LA PAZ: Bolivia’s long-serving socialist former leader, Evo Morales, reappeared Thursday in his political stronghold of the tropics after almost seven weeks of unexplained absence, endorsing candidates for upcoming regional elections and quieting rumors he had fled the country in the wake of the US seizure of his ally, Venezuela’s ex-President Nicolás Maduro.
The weeks of hand-wringing over Morales’ fate showed how little the Andean country knows about what’s happening in the remote Chapare region, where the former president has spent the past year evading an arrest warrant on human trafficking charges, and how vulnerable it is to fears about US President Donald Trump’s potential future foreign escapades.
The media outlet of Morales’ coca-growing union, Radio Kawsachun Coca, released footage of Morales smiling in dark sunglasses as he arrived via tractor at a stadium in the central Bolivian town of Chimoré to address his supporters.
Morales, Bolivia’s first Indigenous president who served from 2006 until his fraught 2019 ouster and subsequent self-exile, explained that he had come down with chikungunya, a mosquito-borne ailment with no treatment that causes fever and severe joint pain, and suffered complications that “caught me by surprise.”

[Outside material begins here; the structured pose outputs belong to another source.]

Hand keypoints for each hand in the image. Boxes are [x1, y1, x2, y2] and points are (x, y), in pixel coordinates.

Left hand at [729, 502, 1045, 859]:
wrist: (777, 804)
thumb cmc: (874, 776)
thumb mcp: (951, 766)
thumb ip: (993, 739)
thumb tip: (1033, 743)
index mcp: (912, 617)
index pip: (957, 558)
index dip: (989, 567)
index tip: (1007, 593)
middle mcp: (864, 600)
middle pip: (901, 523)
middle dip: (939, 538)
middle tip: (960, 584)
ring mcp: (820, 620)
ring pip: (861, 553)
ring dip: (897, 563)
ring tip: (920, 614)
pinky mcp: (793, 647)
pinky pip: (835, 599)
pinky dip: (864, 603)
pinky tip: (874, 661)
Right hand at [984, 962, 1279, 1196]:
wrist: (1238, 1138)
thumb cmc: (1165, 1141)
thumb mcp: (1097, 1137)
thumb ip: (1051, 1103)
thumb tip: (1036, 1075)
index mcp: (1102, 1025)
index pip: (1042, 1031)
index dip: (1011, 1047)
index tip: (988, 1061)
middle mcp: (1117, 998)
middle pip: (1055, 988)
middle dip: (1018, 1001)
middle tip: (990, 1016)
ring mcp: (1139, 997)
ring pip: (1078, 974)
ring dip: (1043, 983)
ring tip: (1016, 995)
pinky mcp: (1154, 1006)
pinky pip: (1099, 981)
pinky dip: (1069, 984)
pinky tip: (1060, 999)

“Take care of yourselves against chikungunya — it is serious,” the 66-year-old Morales said, appearing markedly more frail than in past appearances.
He dismissed rumors fueled by local politicians and fanned by social media that he would try to flee the country, vowing to remain in Bolivia despite the threat of arrest under conservative President Rodrigo Paz, whose election last October ended nearly two decades of rule by Morales’ Movement Toward Socialism party.

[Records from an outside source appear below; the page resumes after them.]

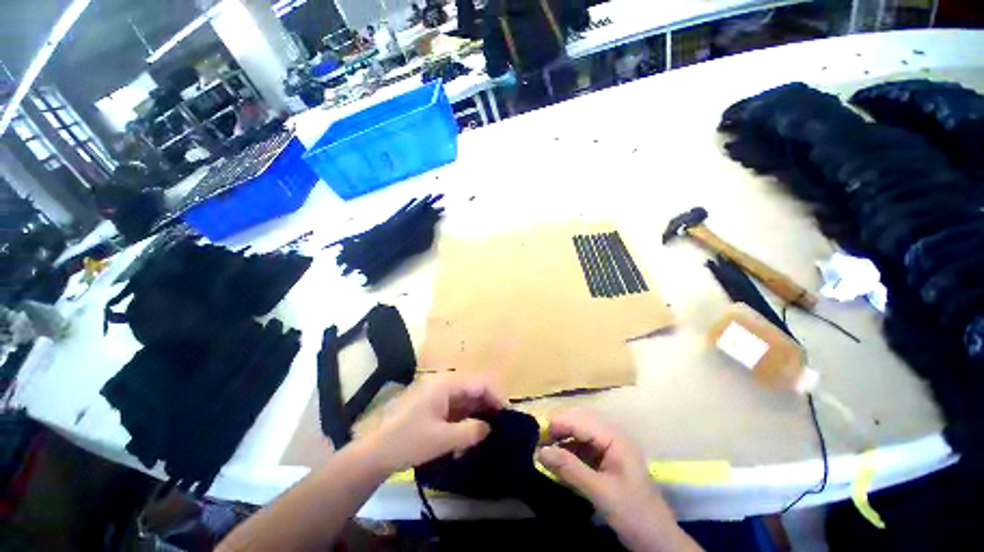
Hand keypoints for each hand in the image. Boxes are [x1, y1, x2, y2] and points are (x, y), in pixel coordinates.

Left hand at [363, 373, 504, 472]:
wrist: (374, 453)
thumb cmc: (408, 441)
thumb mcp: (442, 439)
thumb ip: (470, 431)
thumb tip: (489, 428)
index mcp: (446, 384)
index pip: (479, 384)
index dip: (496, 398)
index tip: (507, 417)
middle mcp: (444, 384)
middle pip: (473, 391)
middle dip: (487, 408)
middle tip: (498, 429)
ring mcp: (437, 395)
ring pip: (465, 401)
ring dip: (475, 417)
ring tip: (484, 437)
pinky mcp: (433, 406)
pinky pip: (455, 410)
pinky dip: (463, 422)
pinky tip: (465, 441)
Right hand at [536, 409, 686, 550]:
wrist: (657, 540)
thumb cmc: (634, 514)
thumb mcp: (602, 493)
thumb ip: (571, 469)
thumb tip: (540, 451)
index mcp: (615, 438)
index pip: (581, 421)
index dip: (559, 424)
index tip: (537, 435)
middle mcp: (611, 437)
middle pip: (579, 422)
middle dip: (559, 429)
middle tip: (539, 442)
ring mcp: (608, 448)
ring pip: (578, 434)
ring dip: (561, 441)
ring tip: (544, 452)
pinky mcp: (604, 461)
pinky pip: (581, 449)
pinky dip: (568, 453)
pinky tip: (558, 462)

“Some media said, ‘Evo is going to leave, Evo is going to flee.’ I said clearly: I am not going to leave. I will stay with the people to defend the homeland,” he said.
Paz’s revival of diplomatic ties with the US and recent efforts to bring back the Drug Enforcement Administration — some 17 years after Morales expelled American anti-drug agents from the Andean country while cozying up to China, Russia, Cuba and Iran — have rattled the coca-growing region that serves as Morales’ bastion of support.
Paz on Thursday confirmed that he would meet Trump in Miami on March 7 for a summit convening politically aligned Latin American leaders as the Trump administration seeks to counter Chinese influence and assert US dominance in the region.
Before proclaiming the candidates he would endorse in Bolivia’s municipal and regional elections next month, Morales launched into a lengthy speech reminiscent of his once-frequent diatribes against US imperialism.
“This is geopolitical propaganda on an international scale,” he said of Trump’s bid to revive the Monroe Doctrine from 1823 in order to reassert American dominance in the Western Hemisphere. “They want to eliminate every left-wing party in Latin America.”